* Given text *

>>

# How ZVec Integrates with Proxima for Index Creation: A Deep Dive into the VectorColumnIndexer Architecture

> Discover how ZVec integrates with Proxima for index creation. Learn about the VectorColumnIndexer architecture, schema conversion, and full index lifecycle management.

- Repository: [Alibaba/zvec](https://github.com/alibaba/zvec)
- Tags: deep-dive
- Published: 2026-02-16

---

**ZVec delegates all heavyweight vector indexing operations to Alibaba's Proxima engine through the `VectorColumnIndexer` class, which converts ZVec schema definitions into Proxima-specific parameters and manages the full index lifecycle from creation to query execution.**

ZVec is Alibaba's high-performance vector database that leverages the Proxima engine for core similarity search capabilities. Understanding how ZVec integrates with Proxima for index creation reveals the architectural bridge between ZVec's user-facing APIs and Proxima's underlying C++ indexing infrastructure. This integration allows ZVec to support multiple index types—including HNSW, IVF, and FLAT—while maintaining a unified interface for developers.

<<

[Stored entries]
>>

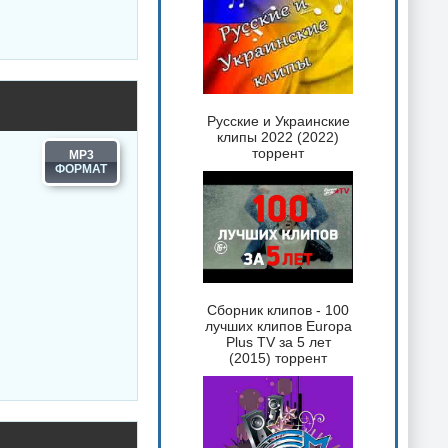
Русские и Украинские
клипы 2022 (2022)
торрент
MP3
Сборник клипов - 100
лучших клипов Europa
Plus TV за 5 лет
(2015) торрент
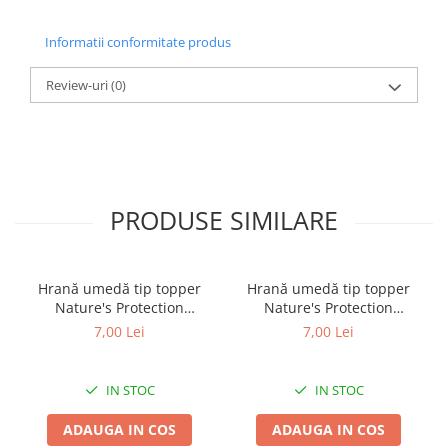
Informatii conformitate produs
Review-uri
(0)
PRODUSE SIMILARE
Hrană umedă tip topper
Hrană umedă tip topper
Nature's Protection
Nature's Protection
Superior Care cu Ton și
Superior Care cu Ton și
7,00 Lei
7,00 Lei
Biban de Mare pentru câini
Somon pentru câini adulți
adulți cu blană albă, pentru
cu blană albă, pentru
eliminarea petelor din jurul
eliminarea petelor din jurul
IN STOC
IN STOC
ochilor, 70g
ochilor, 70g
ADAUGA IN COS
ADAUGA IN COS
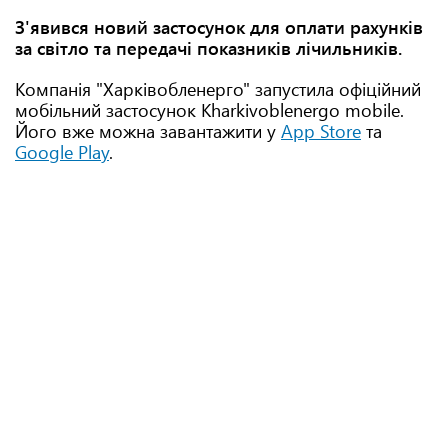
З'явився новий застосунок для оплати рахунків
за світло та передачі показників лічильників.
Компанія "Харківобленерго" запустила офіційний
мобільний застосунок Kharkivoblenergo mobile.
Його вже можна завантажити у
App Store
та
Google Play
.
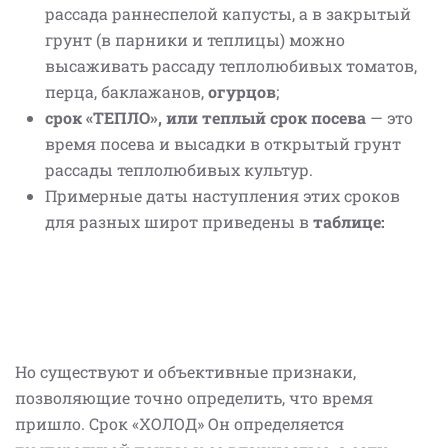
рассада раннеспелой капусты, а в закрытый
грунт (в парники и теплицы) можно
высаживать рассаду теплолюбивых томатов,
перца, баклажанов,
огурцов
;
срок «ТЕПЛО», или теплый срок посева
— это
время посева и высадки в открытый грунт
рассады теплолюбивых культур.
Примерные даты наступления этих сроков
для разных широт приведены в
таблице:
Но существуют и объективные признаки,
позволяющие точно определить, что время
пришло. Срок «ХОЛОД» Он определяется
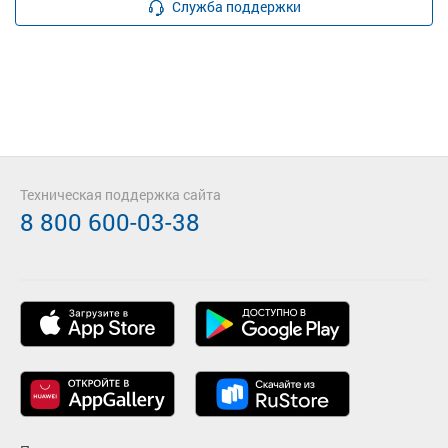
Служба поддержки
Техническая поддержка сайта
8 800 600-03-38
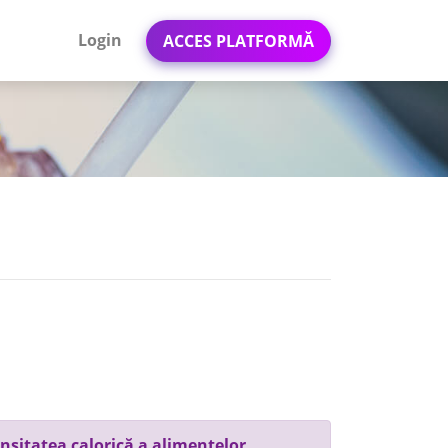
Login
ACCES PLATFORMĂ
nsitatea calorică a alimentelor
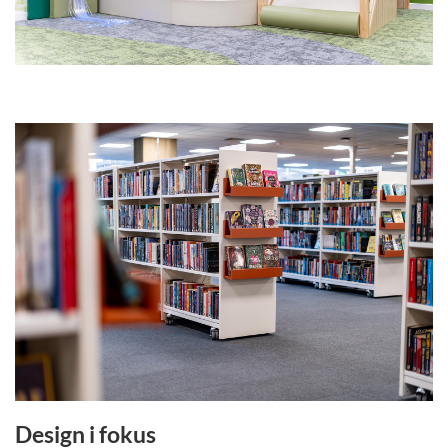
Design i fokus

<<

* Work instruction *
Continue the ZVec and Proxima article from the point where it stops.

* Reply to the exercise *
## Understanding the ZVec-Proxima Integration Architecture

### The VectorColumnIndexer Wrapper Class

At the heart of the integration lies the `VectorColumnIndexer` class, declared in [`src/db/index/column/vector_column/vector_column_indexer.h`](https://github.com/alibaba/zvec/blob/main/src/db/index/column/vector_column/vector_column_indexer.h) and implemented in `src/db/index/column/vector_column/vector_column_indexer.cc`. This class serves as the primary abstraction layer that encapsulates Proxima-specific logic while exposing a generic interface to ZVec's storage engine.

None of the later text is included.